With standard prompts using raw class names, the best zero-shot accuracy was 8.81%—barely above random chance for a multi-class problem. But when we replaced the terse class labels with descriptive disambiguating text that explained what each wake type looks like, accuracy jumped to 18.24%, more than doubling performance.
| Prompt Strategy | Best Accuracy (%) | Best Model |
|---|---|---|
| Standard (raw class names) | 8.81 | CLIP ViT-L/14 |
| Disambiguated descriptions | 18.24 | CLIP ViT-L/14 |
While 18.24% is still far from useful for production applications, the doubling of accuracy through text engineering alone reveals how much performance is left on the table when zero-shot models encounter unfamiliar vocabularies. The models have visual capacity that the default text interface fails to unlock.
Key Finding 4: Scale Does Not Guarantee Improvement
A counterintuitive finding was that larger models do not always perform better on satellite data. OpenCLIP ViT-H/14 underperformed ViT-L/14 on EuroSAT with standard prompts (18.50% vs. 48.70%), and on several other benchmarks the largest models showed no advantage over medium-scale ones.

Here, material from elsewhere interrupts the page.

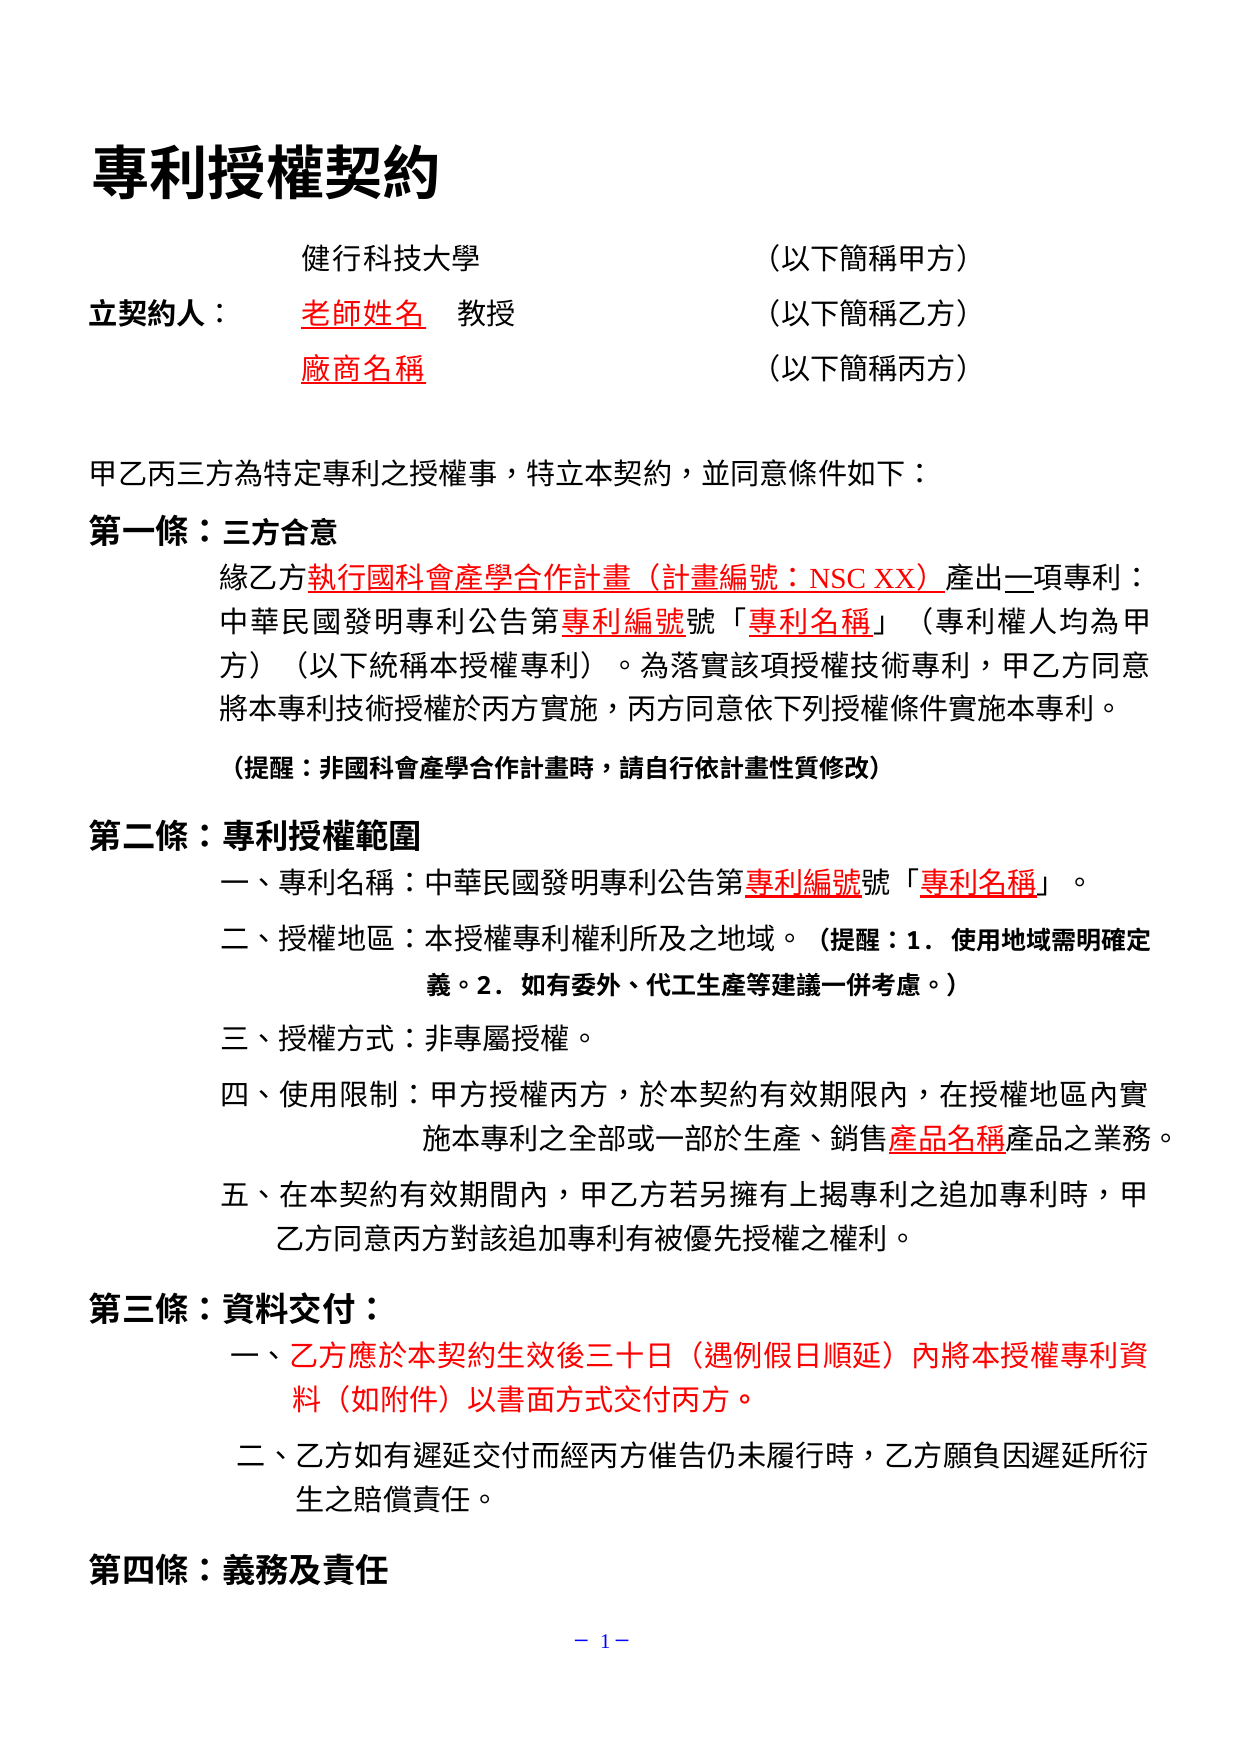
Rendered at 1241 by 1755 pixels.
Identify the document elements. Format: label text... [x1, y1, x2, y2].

This suggests that the relationship between model scale and domain transfer is non-linear. Larger models may overfit to the distribution of their pretraining data, making them more sensitive to domain shift when encountering satellite imagery. Alternatively, the text encoders of larger models may develop narrower semantic associations that are harder to redirect through prompting.
Practical Recommendations
Based on our extensive benchmarking, we offer these guidelines for practitioners considering zero-shot models for satellite and aerial data:
-
Start with CLIP ViT-L/14: It offered the most consistent performance across datasets and prompt strategies. It is not always the best, but it is rarely the worst.
-
Invest in prompt engineering: The difference between a naive prompt and a well-crafted one can exceed the difference between model architectures. Test multiple prompt templates and include domain-specific context (sensor type, geographic region, viewing angle).
-
Disambiguate class labels: If your classification labels are domain-specific jargon, write natural language descriptions for each class. This is cheap and can dramatically improve results.
-
Do not assume larger is better: Test multiple model scales. The best model for your specific dataset and task may not be the largest one available.
-
Use zero-shot as a starting point, not an endpoint: For production applications, use zero-shot predictions to bootstrap a labeled dataset, then fine-tune. The zero-shot models are best understood as expensive label generators, not as final classifiers.
Looking Forward
The 34-point gap between zero-shot and supervised performance on EuroSAT is both a challenge and an opportunity. It tells us that current foundation models have not adequately learned the visual language of overhead imagery—unsurprising given the composition of their training data. As geospatial data becomes more prevalent in foundation model training sets, and as domain-adapted models like SatCLIP and GeoCLIP emerge, this gap will narrow. But for now, zero-shot models on satellite data require careful engineering and realistic expectations.